- Job:
Copy out the lines below word for word, leaving out the pictures.

- Chart analysis data:
______________________________

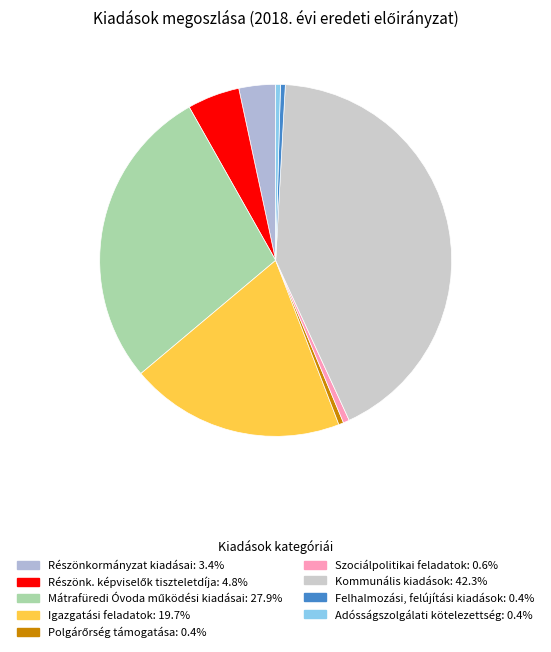

How many slices are in this pie chart?

9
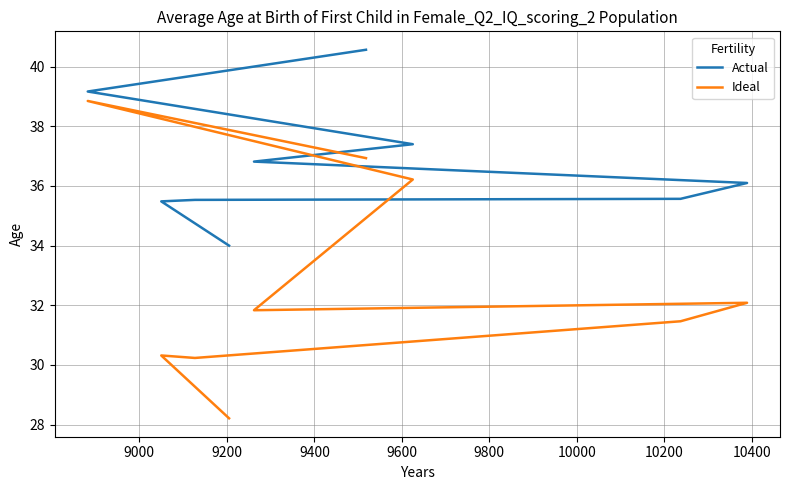

What is the value of the Actual point at the 3rd from the left?

35.5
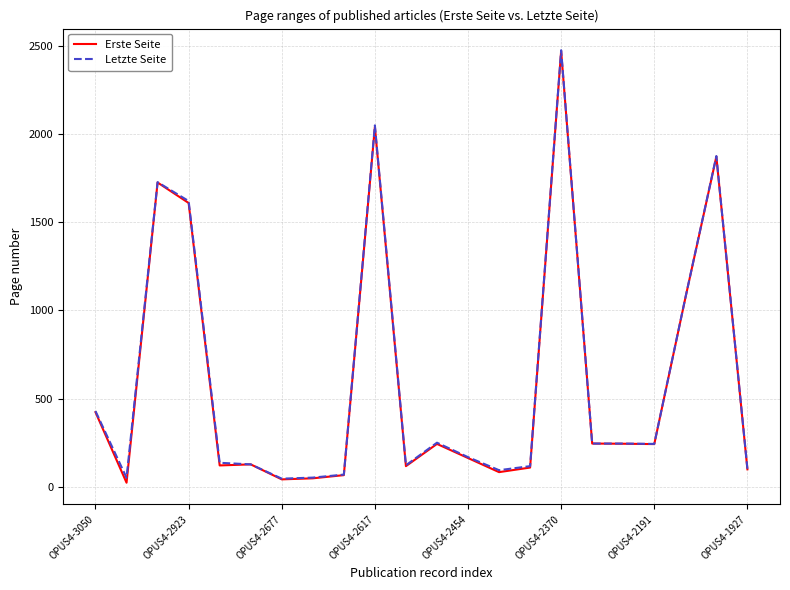

What is the maximum value shown in the chart?

2475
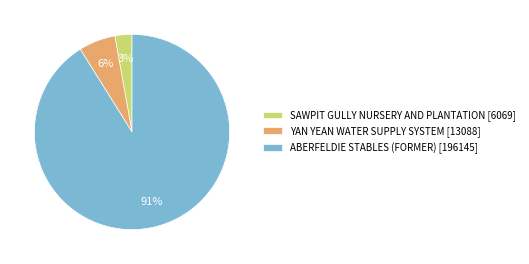

To the nearest percent, what percentage of the pie is ABERFELDIE STABLES (FORMER)?

91%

______________________________

- Solution to this task:
How many slices are in this pie chart?

9

What is the value of the Actual point at the 3rd from the left?

35.5

What is the maximum value shown in the chart?

2475

To the nearest percent, what percentage of the pie is ABERFELDIE STABLES (FORMER)?

91%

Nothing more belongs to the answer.